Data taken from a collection
========================================

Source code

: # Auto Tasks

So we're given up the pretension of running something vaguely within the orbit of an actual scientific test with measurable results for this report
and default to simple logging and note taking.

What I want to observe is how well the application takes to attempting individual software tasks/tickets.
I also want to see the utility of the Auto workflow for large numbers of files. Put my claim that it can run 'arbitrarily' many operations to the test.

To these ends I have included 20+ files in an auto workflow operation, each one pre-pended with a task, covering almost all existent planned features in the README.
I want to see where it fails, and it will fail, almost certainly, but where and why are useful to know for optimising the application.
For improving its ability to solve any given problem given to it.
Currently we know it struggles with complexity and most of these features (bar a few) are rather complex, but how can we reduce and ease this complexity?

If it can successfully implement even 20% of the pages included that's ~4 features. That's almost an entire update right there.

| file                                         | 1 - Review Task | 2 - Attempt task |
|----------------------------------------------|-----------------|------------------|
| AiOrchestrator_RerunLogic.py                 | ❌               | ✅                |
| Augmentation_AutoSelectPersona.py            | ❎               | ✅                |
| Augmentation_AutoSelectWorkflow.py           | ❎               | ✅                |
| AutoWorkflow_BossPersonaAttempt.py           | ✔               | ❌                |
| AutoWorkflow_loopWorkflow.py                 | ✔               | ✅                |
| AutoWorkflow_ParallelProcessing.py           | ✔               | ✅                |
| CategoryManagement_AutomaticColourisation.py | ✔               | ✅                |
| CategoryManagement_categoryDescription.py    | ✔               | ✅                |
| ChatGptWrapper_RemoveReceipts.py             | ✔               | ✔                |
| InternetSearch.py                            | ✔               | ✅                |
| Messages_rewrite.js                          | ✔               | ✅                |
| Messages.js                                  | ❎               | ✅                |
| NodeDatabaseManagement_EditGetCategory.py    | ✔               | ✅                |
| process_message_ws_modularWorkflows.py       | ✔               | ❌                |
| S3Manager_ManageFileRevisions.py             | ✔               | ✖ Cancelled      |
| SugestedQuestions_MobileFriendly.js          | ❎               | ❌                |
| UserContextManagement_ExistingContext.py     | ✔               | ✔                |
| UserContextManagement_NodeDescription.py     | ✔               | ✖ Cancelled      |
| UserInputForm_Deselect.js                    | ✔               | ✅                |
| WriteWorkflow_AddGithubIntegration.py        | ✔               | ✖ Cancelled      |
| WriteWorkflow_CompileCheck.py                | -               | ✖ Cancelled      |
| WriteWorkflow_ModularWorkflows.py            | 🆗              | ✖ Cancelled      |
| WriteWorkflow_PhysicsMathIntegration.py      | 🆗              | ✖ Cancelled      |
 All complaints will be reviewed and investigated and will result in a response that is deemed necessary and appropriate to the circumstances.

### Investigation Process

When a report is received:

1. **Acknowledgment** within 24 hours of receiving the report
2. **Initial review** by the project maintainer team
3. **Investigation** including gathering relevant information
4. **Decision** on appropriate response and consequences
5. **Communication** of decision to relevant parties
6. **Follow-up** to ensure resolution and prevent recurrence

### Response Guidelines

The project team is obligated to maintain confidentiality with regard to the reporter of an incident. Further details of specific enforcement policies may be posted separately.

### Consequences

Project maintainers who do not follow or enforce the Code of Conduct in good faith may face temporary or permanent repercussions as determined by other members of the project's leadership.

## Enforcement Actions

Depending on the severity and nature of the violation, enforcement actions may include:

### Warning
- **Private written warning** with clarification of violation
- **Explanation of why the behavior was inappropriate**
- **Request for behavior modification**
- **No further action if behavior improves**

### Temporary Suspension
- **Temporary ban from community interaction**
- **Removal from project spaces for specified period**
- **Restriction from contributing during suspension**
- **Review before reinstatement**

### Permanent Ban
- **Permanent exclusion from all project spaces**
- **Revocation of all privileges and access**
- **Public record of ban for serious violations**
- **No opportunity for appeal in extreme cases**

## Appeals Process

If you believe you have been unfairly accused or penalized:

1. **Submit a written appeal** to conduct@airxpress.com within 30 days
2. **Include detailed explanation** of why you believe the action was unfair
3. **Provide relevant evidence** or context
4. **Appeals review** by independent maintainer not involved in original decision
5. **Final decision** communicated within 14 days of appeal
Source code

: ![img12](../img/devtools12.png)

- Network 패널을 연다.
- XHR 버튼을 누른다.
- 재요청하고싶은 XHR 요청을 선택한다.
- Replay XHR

========================================

Problem to work on: Retype the rows word for word, starting at their first line and continuing up to and including the line that contains "If it can successfully".

Your solution:
Source code

: # Auto Tasks

So we're given up the pretension of running something vaguely within the orbit of an actual scientific test with measurable results for this report
and default to simple logging and note taking.

What I want to observe is how well the application takes to attempting individual software tasks/tickets.
I also want to see the utility of the Auto workflow for large numbers of files. Put my claim that it can run 'arbitrarily' many operations to the test.

To these ends I have included 20+ files in an auto workflow operation, each one pre-pended with a task, covering almost all existent planned features in the README.
I want to see where it fails, and it will fail, almost certainly, but where and why are useful to know for optimising the application.
For improving its ability to solve any given problem given to it.
Currently we know it struggles with complexity and most of these features (bar a few) are rather complex, but how can we reduce and ease this complexity?

If it can successfully implement even 20% of the pages included that's ~4 features. That's almost an entire update right there.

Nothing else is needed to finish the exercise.